Однако Морозявкин вовсе не собирался сдавать позиции.

– Ну что ж, куда пойдем в этом очаровательном городе в первую очередь? Я присмотрел отличный винный погребок, там есть и кьянти, и..

– В этом очаровательном городе, сударь, как и во всех прочих, нам надлежит в первую очередь помнить о своем долге! Ву комперене? – агентесса не желала допустить падения дисциплины, по крайней мере так быстро.

– О, дисциплина – это свято! Я почтительно умолкаю… – Морозявкин переключил свое внимание над чаек, парящих над лагуной и пытающихся поймать там рыбку. Прищурив один глаз, он ловко швырнул камень – и попал. Чайка с криком волоча подбитое крыло уковыляла по песку прочь.

– Ну вот, не дали ей съесть добычу… Кстати о дарах моря – тут, господа, знаете ли, отменный рыбный базар… Не сходить ли нам? – поинтересовалась Лесистратова как бы вскользь.

– Разумеется, мадемуазель! Каждому ведь хочется и рыбку съесть, и винца… и повеселиться! – докончил Вольдемар, вовремя заметив недоброе выражение лица Лизы.

Рыбный базар в Венеции уже в те годы привлекал всеобщее внимание. Там было на что посмотреть, например на морских окуней, чьи головы были выставлены напоказ, они лежали беззвучно шевеля оранжевыми губами, вызывая любопытство прохожих, имелся и жуткий морской черт, который казалось и на прилавке продолжал гнаться за мелкими рыбешками, своей обычной добычей. Удивительные марлины задирали вверх похожие на мечи пасти.

Камбалу укладывали веером, крупную рыбу – на льду, отдельно, морские угри метали свои кольца на лотках торговцев. Роскошные, темно-красные на срезах туши тунцов, лениво развалившиеся осьминоги, все манило покупателя, стреловидные каракатицы были переложены ракушками и листьями салата для вящего возбуждения аппетита. Крабы, омары, лангусты, разноцветные овощи – от всего этого у путников буквально рябило в глазах.

– Ах, какую бы нам поймать тут рыбку? – пропела Лиза плотоядно. – Ловись большая и маленькая…

– Да зачем ловить, и покупать не надо – зайдем в любую харчевню, и устроим себе рыбный обед! – Морозявкин не любил хлопотать с припасами, предпочитая потреблять уже готовую провизию.

– А можем купить толику рыбешки, и нам приготовят ее тут же в таверне около базара! – Граф же предпочитал есть пищу пока горячо. – Так поступают во всех приморских городах…

В это время их внимание привлек ловкий торговец, который мигом выложил перед ними огромную рыбину, похожую на лосося, ярко переливавшуюся серебристой чешуей.

– Сеньора, прекрасная сеньора, бонджорно, купите ее – она специально вас ждала! Один момент – и вам ее приготовят, вот в той таверне, прямо на очаге! Не проходите мимо!

Рыба и впрямь была настолько хороша, что не приобрести ее было невозможно. Несколько томительных мгновений – и вот уже она была освобождена от чешуи, разделана, выпотрошена и изжарена на углях. Аромат разносился по всей улице, граф и Лизонька, а также конечно и примкнувший к ним Морозявкин уже успели вкусить по хрустящему куску, запивая тягучим кьянти, как вдруг повар поставил перед ними еще одну тарелку.

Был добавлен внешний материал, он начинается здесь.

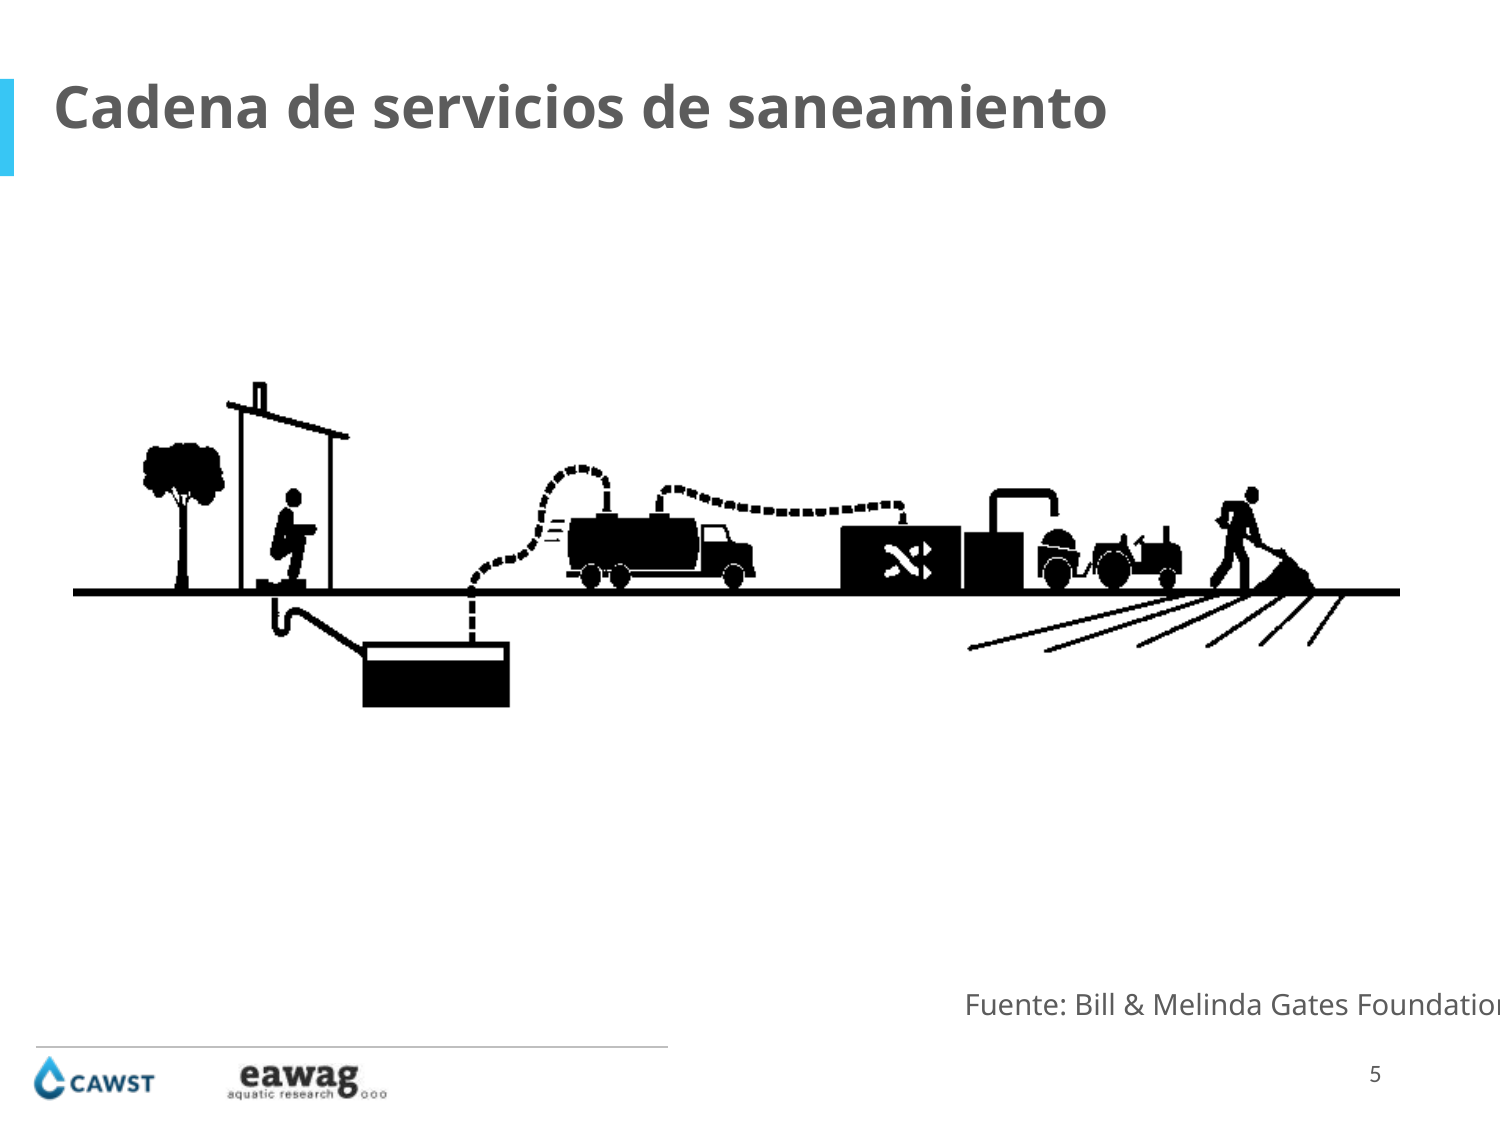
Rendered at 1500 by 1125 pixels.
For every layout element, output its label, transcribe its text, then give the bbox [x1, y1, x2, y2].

picture [73, 293, 1400, 753]
picture [33, 1056, 156, 1101]
text_box Fuente: Bill & Melinda Gates Foundation [949, 982, 1500, 1031]
list Cadena de servicios de saneamiento [38, 71, 1285, 139]
picture [224, 1063, 389, 1105]
slide_number 5 [1059, 1042, 1397, 1103]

– Сеньоры, это так удивительно – мой поваренок, роясь в кишках этой рыбешки, обнаружил там записку! Как она не переварилась, это просто чудо! О мадонна! И поскольку рыба ваша, то и записку, мы решили, надлежит вручить вам. – Наши путники настолько уже привыкли к чудесам, которые как правило не давали им всецело насладиться вкуснейшим обедом или романтическим ужином, что даже особо и не удивились странной находке поваренка.

– Я полагаю, что как раз мадонна здесь не при чем, – задумчиво сказал граф Г., глядя на окровавленный кусок бумаги с письменами на нем. – Скорее это опять…

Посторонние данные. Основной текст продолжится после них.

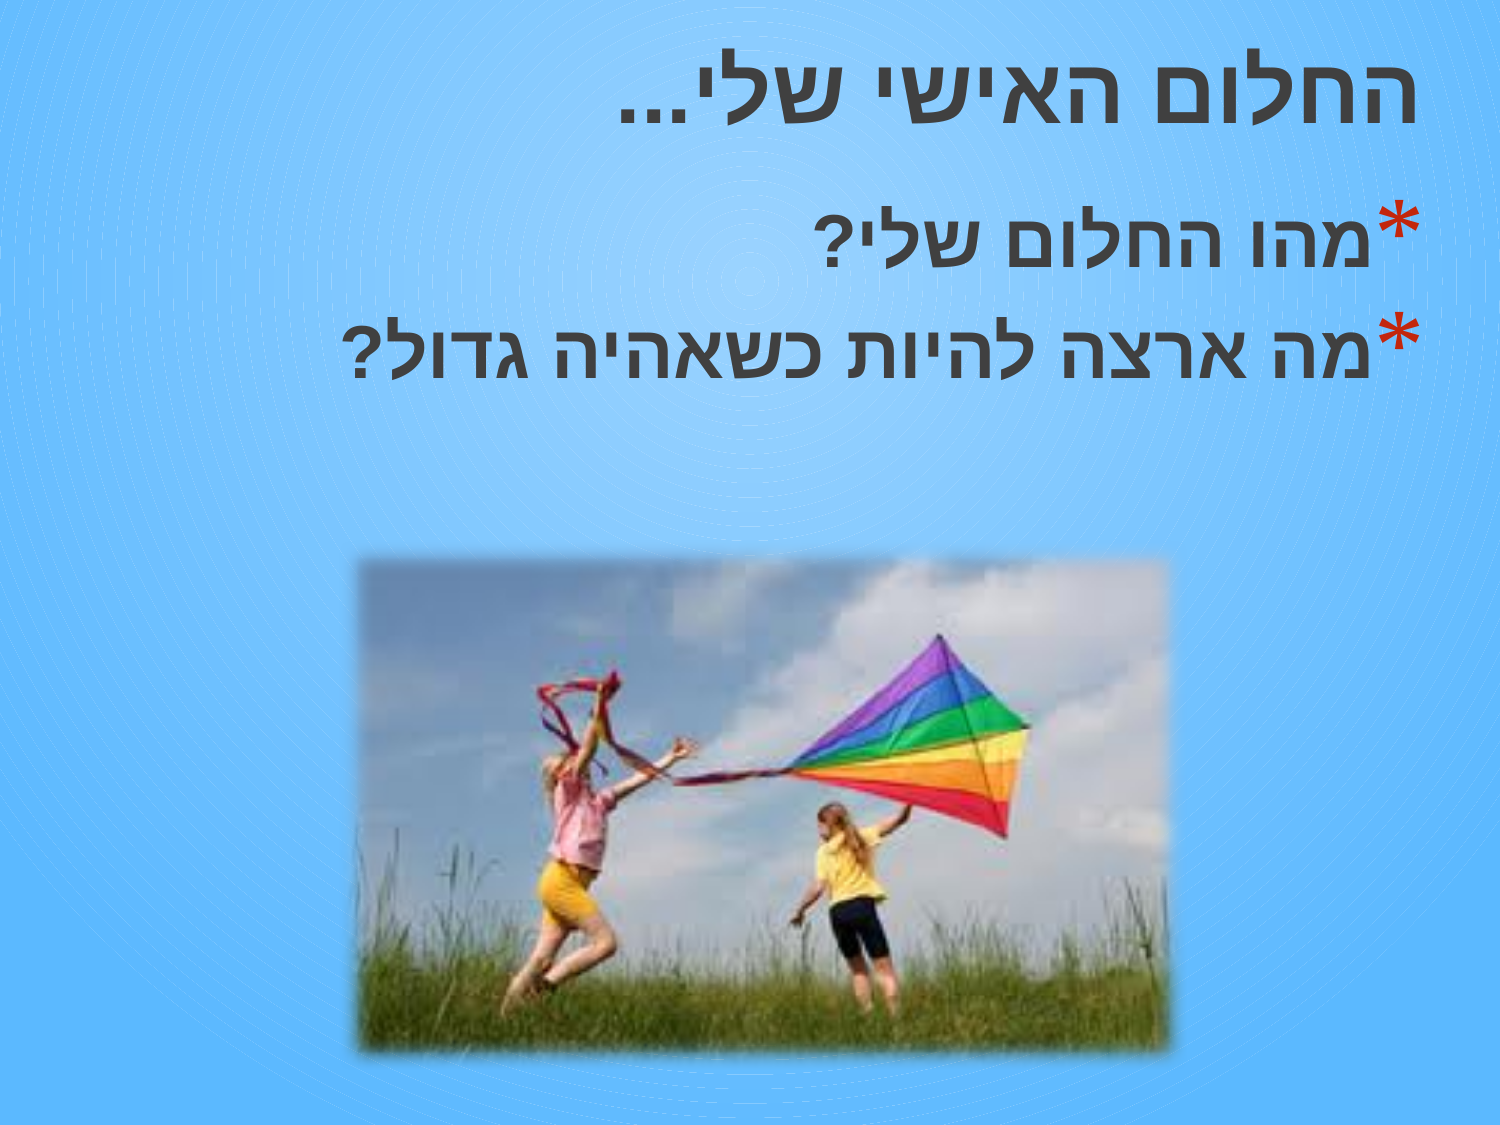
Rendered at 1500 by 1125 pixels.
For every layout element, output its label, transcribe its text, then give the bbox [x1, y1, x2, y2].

list מהו החלום שלי? מה ארצה להיות כשאהיה גדול? [76, 184, 1447, 539]
picture [338, 540, 1188, 1071]
list החלום האישי שלי... [64, 30, 1439, 149]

– Да, печать на ней черная! Постойте, тут какой-то план… Или чертеж… надо рассмотреть получше… – спешно выхватила записку Лиза, другой рукой стараясь срочно обтереть рыбий жир, стекавший с губ.

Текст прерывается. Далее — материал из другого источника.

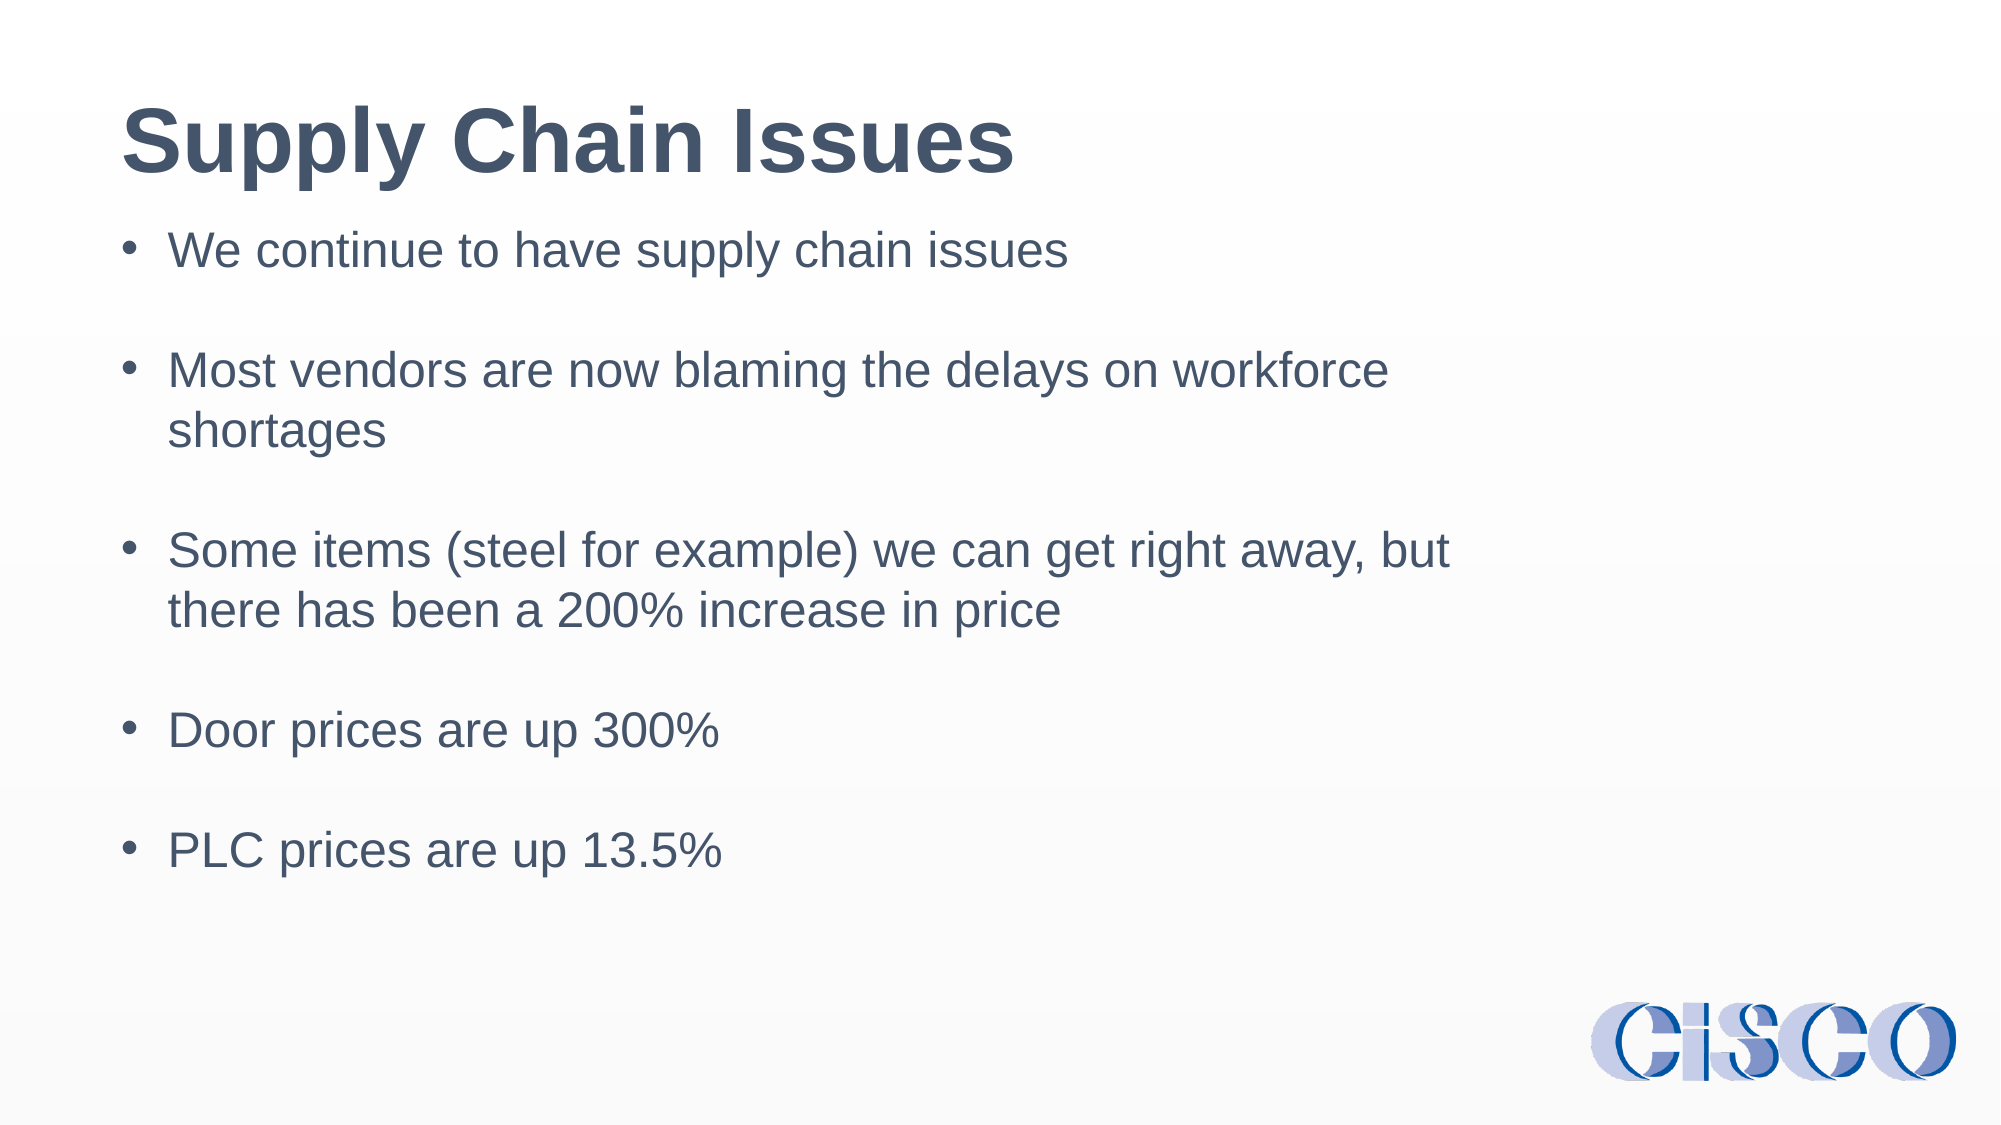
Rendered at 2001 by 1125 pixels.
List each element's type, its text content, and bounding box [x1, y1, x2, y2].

text_box We continue to have supply chain issues Most vendors are now blaming the delays on workforce shortages Some items (steel for example) we can get right away, but there has been a 200% increase in price Door prices are up 300% PLC prices are up 13.5% [106, 210, 1485, 886]
title Supply Chain Issues [106, 74, 1649, 211]
picture [1574, 989, 1981, 1100]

Они принялись вертеть бумагу и так и этак, и по всему выходило, что спокойная жизнь кончилась – вновь надо было куда-то плыть, что-то искать и вообще действовать. К счастью на этот раз путь был хоть и не слишком велик, но весьма запутан – следовало долго вертеться среди венецианских каналов, дабы найти истину. Кроме того немедленно и в полный рост стал привычный уже вопрос – а не ловушка ли это?